[distcc] distcc scalability with # of users?

Fri Apr 16 05:08:57 GMT 2004

Martin Pool wrote:
>>1. Since the list of hosts read from $prefix/etc/distcc/hosts is
>>the same for all workstations, every workstation will
>>issue large compile jobs to itself sometimes even though it'd be better
>>off only handling preprocessing and linking (right?)
> 
> Linking counts against jobs running on the local machine too.  If it's
> linking in parallel with compiling then it should try to do the
> compiles remotely.

Ah, so it notices that "localhost" is the same machine as "zytor"
when running on zytor?

> It would probably be good to finish off support for DNS multi-A
> records, and use that to spread work across machines.  I don't think
> much more needs to be done.

That's just a direct replacement for the hosts file, though, isn't it?
I'm not sure I want IT to be involved in this; it's a lot easier for
me to modify distcc/hosts than it is to create DNS entries!
[BTW x at xman dot org is working on the Rendezvous patch for distcc on linux,
I hear.  I'm not interested in that myself, but maybe others are.]
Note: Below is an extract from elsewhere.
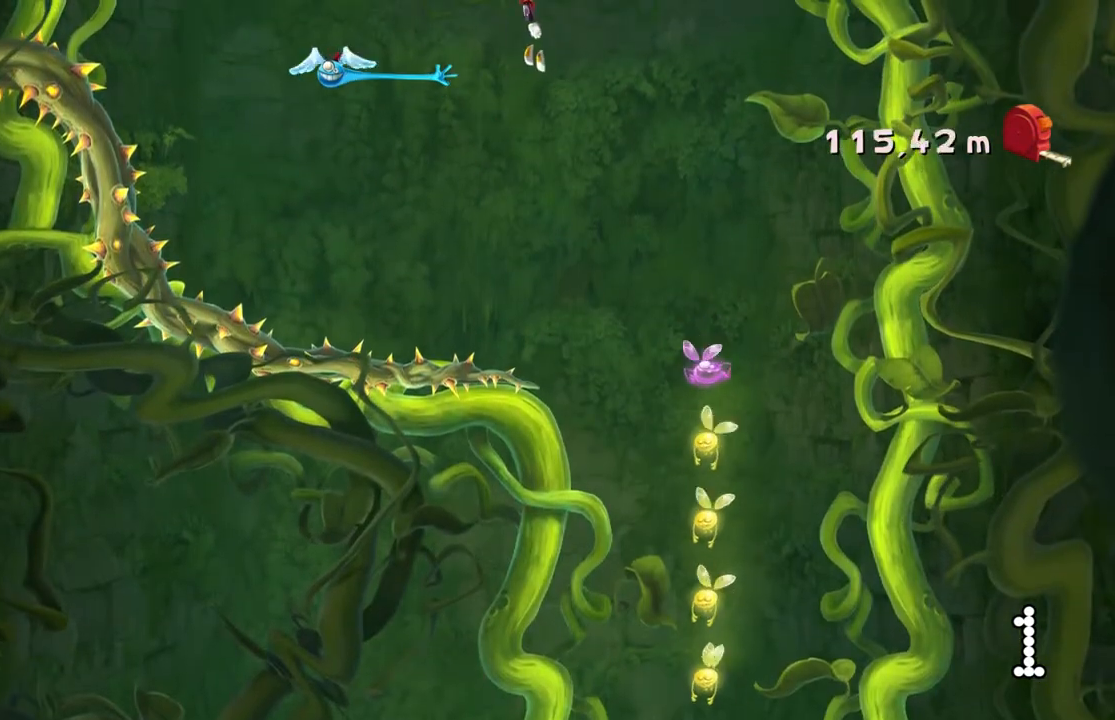
{"buttons": [], "left_stick": "left", "events": [[166, "left_stick", "center"], [333, "left_stick", "left"]]}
>>2. Distcc won't currently check the load average of each compile server,
>>so workstations busy with non-distcc jobs will get slammed with
>>distcc jobs, negatively impacting normal use of the workstations.
> 
> If the workstations have a reasonable amount of memory then running a
> couple of low-priority daemons should not hurt too much.  Remember it
> will only accept about 2*NCPUS.

Yes, but that means the compile jobs (which could run faster on
some other compile server which is ready and waiting) will execute
slower.

> We could check the load average before accepting jobs but that is
> actually a pretty poor measure for modern machines.

Oh, I dunno, the number of processes in 'R' state seems
like it'd be a pretty good measure of load if there's
plenty of RAM and the distcc job wouldn't cause any disk I/O.
Or the number of processes in 'R' or 'D' state if jobs do tend
to do disk I/O, maybe.

>>3. If more than one user is issuing distcc jobs, their distcc's
>>will sometimes issue jobs to the same machine by chance
>>(fairly often, if distcc assigns jobs in order of the etc/distcc/hosts 
>>file).
> 
> 
> Right, so those jobs will just stall for a bit.

Again, reducing the performance of the cluster.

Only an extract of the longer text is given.